Work order: From the first line to the last, write out the material exactly.

Input records:

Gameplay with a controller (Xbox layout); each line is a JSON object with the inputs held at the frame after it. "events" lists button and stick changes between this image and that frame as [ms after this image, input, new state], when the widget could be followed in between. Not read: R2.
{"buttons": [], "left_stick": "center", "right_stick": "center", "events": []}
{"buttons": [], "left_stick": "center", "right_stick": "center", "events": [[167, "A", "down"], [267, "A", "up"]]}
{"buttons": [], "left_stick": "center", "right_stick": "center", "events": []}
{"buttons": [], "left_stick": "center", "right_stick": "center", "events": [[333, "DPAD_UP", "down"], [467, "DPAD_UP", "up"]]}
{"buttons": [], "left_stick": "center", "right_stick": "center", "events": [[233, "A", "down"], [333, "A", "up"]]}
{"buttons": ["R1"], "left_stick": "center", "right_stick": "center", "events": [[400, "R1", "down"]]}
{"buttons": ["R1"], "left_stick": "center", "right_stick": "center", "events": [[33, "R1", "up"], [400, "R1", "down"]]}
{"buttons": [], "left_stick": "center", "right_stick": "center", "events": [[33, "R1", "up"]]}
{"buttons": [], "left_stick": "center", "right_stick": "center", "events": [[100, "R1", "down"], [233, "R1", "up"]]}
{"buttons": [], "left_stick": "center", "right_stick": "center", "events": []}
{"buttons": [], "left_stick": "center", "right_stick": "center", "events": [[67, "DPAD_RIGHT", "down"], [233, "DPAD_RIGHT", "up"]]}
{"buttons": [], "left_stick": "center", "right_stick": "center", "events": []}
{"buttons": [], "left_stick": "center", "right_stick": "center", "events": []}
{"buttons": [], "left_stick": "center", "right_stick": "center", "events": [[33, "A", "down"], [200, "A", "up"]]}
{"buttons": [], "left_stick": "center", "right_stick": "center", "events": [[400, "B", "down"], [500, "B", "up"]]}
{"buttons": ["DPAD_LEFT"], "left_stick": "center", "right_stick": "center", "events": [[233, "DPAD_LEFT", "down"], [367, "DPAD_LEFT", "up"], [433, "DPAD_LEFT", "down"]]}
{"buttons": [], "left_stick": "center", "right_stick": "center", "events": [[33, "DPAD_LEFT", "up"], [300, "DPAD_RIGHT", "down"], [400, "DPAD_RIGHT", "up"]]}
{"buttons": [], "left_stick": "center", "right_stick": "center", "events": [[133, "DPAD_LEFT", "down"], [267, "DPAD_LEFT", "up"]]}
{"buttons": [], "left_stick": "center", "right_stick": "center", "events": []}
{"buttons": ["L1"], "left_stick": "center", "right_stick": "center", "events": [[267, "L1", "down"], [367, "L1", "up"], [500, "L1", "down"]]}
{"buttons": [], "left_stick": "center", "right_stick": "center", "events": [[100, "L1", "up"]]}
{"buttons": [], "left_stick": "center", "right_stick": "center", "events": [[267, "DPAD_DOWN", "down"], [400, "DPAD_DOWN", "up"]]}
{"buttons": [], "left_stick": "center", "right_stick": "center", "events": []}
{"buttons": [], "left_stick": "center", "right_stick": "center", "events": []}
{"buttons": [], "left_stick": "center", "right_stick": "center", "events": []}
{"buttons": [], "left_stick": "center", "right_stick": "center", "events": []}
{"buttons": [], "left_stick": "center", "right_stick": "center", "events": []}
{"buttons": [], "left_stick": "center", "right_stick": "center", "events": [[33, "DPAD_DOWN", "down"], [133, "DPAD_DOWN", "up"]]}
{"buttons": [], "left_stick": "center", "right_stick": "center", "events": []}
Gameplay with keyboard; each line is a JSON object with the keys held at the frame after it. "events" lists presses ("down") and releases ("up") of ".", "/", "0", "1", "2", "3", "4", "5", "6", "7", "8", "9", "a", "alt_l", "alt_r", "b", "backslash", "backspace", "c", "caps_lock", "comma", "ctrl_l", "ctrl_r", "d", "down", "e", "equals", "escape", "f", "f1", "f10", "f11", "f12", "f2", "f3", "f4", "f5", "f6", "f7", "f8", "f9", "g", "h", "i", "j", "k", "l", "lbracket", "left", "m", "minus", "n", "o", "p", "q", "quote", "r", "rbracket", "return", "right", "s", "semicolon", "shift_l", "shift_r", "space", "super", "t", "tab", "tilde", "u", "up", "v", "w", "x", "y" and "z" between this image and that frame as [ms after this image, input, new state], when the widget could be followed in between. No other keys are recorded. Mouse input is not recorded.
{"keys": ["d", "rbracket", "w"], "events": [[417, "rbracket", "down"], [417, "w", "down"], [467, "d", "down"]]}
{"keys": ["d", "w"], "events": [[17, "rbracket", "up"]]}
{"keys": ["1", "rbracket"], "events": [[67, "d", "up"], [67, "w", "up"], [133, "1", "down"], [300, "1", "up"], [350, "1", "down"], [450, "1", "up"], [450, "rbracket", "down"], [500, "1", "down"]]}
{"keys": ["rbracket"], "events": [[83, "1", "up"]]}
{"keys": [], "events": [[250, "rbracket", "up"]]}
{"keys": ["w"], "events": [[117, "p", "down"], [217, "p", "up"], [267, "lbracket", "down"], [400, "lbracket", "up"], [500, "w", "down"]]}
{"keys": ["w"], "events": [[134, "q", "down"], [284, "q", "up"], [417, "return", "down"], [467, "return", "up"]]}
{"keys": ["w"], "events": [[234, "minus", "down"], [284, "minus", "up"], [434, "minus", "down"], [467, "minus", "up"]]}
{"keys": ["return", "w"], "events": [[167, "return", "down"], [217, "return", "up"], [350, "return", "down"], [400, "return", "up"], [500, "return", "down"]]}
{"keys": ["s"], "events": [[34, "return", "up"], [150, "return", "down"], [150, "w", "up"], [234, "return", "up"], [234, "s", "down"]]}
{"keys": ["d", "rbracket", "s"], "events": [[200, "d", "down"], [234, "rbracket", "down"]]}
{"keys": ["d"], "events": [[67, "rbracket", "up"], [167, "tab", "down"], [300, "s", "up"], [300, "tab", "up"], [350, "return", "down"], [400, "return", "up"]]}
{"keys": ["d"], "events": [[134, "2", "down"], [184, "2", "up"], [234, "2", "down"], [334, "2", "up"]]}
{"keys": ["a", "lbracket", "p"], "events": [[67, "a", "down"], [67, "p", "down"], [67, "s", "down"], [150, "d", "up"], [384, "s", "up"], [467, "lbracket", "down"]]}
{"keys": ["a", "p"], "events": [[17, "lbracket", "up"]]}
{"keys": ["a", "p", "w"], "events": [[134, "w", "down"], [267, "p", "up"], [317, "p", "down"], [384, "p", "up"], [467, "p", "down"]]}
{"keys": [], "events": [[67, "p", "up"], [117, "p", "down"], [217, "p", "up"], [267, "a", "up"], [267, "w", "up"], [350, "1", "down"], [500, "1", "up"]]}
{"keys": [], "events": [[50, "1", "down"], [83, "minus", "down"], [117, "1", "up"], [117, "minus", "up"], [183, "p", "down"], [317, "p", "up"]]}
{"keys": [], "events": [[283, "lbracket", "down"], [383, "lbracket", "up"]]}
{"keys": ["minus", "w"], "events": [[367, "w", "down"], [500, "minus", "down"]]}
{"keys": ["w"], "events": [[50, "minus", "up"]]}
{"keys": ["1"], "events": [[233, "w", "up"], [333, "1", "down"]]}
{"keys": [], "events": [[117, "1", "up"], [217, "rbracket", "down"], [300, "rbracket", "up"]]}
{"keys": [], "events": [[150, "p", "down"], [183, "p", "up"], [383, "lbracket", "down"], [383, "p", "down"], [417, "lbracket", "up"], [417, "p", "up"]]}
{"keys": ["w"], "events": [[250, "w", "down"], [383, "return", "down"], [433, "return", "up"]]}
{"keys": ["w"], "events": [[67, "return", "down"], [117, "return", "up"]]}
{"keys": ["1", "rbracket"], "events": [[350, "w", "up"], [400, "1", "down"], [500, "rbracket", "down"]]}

Solution to this task:
Gameplay with a controller (Xbox layout); each line is a JSON object with the inputs held at the frame after it. "events" lists button and stick changes between this image and that frame as [ms after this image, input, new state], when the widget could be followed in between. Not read: R2.
{"buttons": [], "left_stick": "center", "right_stick": "center", "events": []}
{"buttons": [], "left_stick": "center", "right_stick": "center", "events": [[167, "A", "down"], [267, "A", "up"]]}
{"buttons": [], "left_stick": "center", "right_stick": "center", "events": []}
{"buttons": [], "left_stick": "center", "right_stick": "center", "events": [[333, "DPAD_UP", "down"], [467, "DPAD_UP", "up"]]}
{"buttons": [], "left_stick": "center", "right_stick": "center", "events": [[233, "A", "down"], [333, "A", "up"]]}
{"buttons": ["R1"], "left_stick": "center", "right_stick": "center", "events": [[400, "R1", "down"]]}
{"buttons": ["R1"], "left_stick": "center", "right_stick": "center", "events": [[33, "R1", "up"], [400, "R1", "down"]]}
{"buttons": [], "left_stick": "center", "right_stick": "center", "events": [[33, "R1", "up"]]}
{"buttons": [], "left_stick": "center", "right_stick": "center", "events": [[100, "R1", "down"], [233, "R1", "up"]]}
{"buttons": [], "left_stick": "center", "right_stick": "center", "events": []}
{"buttons": [], "left_stick": "center", "right_stick": "center", "events": [[67, "DPAD_RIGHT", "down"], [233, "DPAD_RIGHT", "up"]]}
{"buttons": [], "left_stick": "center", "right_stick": "center", "events": []}
{"buttons": [], "left_stick": "center", "right_stick": "center", "events": []}
{"buttons": [], "left_stick": "center", "right_stick": "center", "events": [[33, "A", "down"], [200, "A", "up"]]}
{"buttons": [], "left_stick": "center", "right_stick": "center", "events": [[400, "B", "down"], [500, "B", "up"]]}
{"buttons": ["DPAD_LEFT"], "left_stick": "center", "right_stick": "center", "events": [[233, "DPAD_LEFT", "down"], [367, "DPAD_LEFT", "up"], [433, "DPAD_LEFT", "down"]]}
{"buttons": [], "left_stick": "center", "right_stick": "center", "events": [[33, "DPAD_LEFT", "up"], [300, "DPAD_RIGHT", "down"], [400, "DPAD_RIGHT", "up"]]}
{"buttons": [], "left_stick": "center", "right_stick": "center", "events": [[133, "DPAD_LEFT", "down"], [267, "DPAD_LEFT", "up"]]}
{"buttons": [], "left_stick": "center", "right_stick": "center", "events": []}
{"buttons": ["L1"], "left_stick": "center", "right_stick": "center", "events": [[267, "L1", "down"], [367, "L1", "up"], [500, "L1", "down"]]}
{"buttons": [], "left_stick": "center", "right_stick": "center", "events": [[100, "L1", "up"]]}
{"buttons": [], "left_stick": "center", "right_stick": "center", "events": [[267, "DPAD_DOWN", "down"], [400, "DPAD_DOWN", "up"]]}
{"buttons": [], "left_stick": "center", "right_stick": "center", "events": []}
{"buttons": [], "left_stick": "center", "right_stick": "center", "events": []}
{"buttons": [], "left_stick": "center", "right_stick": "center", "events": []}
{"buttons": [], "left_stick": "center", "right_stick": "center", "events": []}
{"buttons": [], "left_stick": "center", "right_stick": "center", "events": []}
{"buttons": [], "left_stick": "center", "right_stick": "center", "events": [[33, "DPAD_DOWN", "down"], [133, "DPAD_DOWN", "up"]]}
{"buttons": [], "left_stick": "center", "right_stick": "center", "events": []}
Gameplay with keyboard; each line is a JSON object with the keys held at the frame after it. "events" lists presses ("down") and releases ("up") of ".", "/", "0", "1", "2", "3", "4", "5", "6", "7", "8", "9", "a", "alt_l", "alt_r", "b", "backslash", "backspace", "c", "caps_lock", "comma", "ctrl_l", "ctrl_r", "d", "down", "e", "equals", "escape", "f", "f1", "f10", "f11", "f12", "f2", "f3", "f4", "f5", "f6", "f7", "f8", "f9", "g", "h", "i", "j", "k", "l", "lbracket", "left", "m", "minus", "n", "o", "p", "q", "quote", "r", "rbracket", "return", "right", "s", "semicolon", "shift_l", "shift_r", "space", "super", "t", "tab", "tilde", "u", "up", "v", "w", "x", "y" and "z" between this image and that frame as [ms after this image, input, new state], when the widget could be followed in between. No other keys are recorded. Mouse input is not recorded.
{"keys": ["d", "rbracket", "w"], "events": [[417, "rbracket", "down"], [417, "w", "down"], [467, "d", "down"]]}
{"keys": ["d", "w"], "events": [[17, "rbracket", "up"]]}
{"keys": ["1", "rbracket"], "events": [[67, "d", "up"], [67, "w", "up"], [133, "1", "down"], [300, "1", "up"], [350, "1", "down"], [450, "1", "up"], [450, "rbracket", "down"], [500, "1", "down"]]}
{"keys": ["rbracket"], "events": [[83, "1", "up"]]}
{"keys": [], "events": [[250, "rbracket", "up"]]}
{"keys": ["w"], "events": [[117, "p", "down"], [217, "p", "up"], [267, "lbracket", "down"], [400, "lbracket", "up"], [500, "w", "down"]]}
{"keys": ["w"], "events": [[134, "q", "down"], [284, "q", "up"], [417, "return", "down"], [467, "return", "up"]]}
{"keys": ["w"], "events": [[234, "minus", "down"], [284, "minus", "up"], [434, "minus", "down"], [467, "minus", "up"]]}
{"keys": ["return", "w"], "events": [[167, "return", "down"], [217, "return", "up"], [350, "return", "down"], [400, "return", "up"], [500, "return", "down"]]}
{"keys": ["s"], "events": [[34, "return", "up"], [150, "return", "down"], [150, "w", "up"], [234, "return", "up"], [234, "s", "down"]]}
{"keys": ["d", "rbracket", "s"], "events": [[200, "d", "down"], [234, "rbracket", "down"]]}
{"keys": ["d"], "events": [[67, "rbracket", "up"], [167, "tab", "down"], [300, "s", "up"], [300, "tab", "up"], [350, "return", "down"], [400, "return", "up"]]}
{"keys": ["d"], "events": [[134, "2", "down"], [184, "2", "up"], [234, "2", "down"], [334, "2", "up"]]}
{"keys": ["a", "lbracket", "p"], "events": [[67, "a", "down"], [67, "p", "down"], [67, "s", "down"], [150, "d", "up"], [384, "s", "up"], [467, "lbracket", "down"]]}
{"keys": ["a", "p"], "events": [[17, "lbracket", "up"]]}
{"keys": ["a", "p", "w"], "events": [[134, "w", "down"], [267, "p", "up"], [317, "p", "down"], [384, "p", "up"], [467, "p", "down"]]}
{"keys": [], "events": [[67, "p", "up"], [117, "p", "down"], [217, "p", "up"], [267, "a", "up"], [267, "w", "up"], [350, "1", "down"], [500, "1", "up"]]}
{"keys": [], "events": [[50, "1", "down"], [83, "minus", "down"], [117, "1", "up"], [117, "minus", "up"], [183, "p", "down"], [317, "p", "up"]]}
{"keys": [], "events": [[283, "lbracket", "down"], [383, "lbracket", "up"]]}
{"keys": ["minus", "w"], "events": [[367, "w", "down"], [500, "minus", "down"]]}
{"keys": ["w"], "events": [[50, "minus", "up"]]}
{"keys": ["1"], "events": [[233, "w", "up"], [333, "1", "down"]]}
{"keys": [], "events": [[117, "1", "up"], [217, "rbracket", "down"], [300, "rbracket", "up"]]}
{"keys": [], "events": [[150, "p", "down"], [183, "p", "up"], [383, "lbracket", "down"], [383, "p", "down"], [417, "lbracket", "up"], [417, "p", "up"]]}
{"keys": ["w"], "events": [[250, "w", "down"], [383, "return", "down"], [433, "return", "up"]]}
{"keys": ["w"], "events": [[67, "return", "down"], [117, "return", "up"]]}
{"keys": ["1", "rbracket"], "events": [[350, "w", "up"], [400, "1", "down"], [500, "rbracket", "down"]]}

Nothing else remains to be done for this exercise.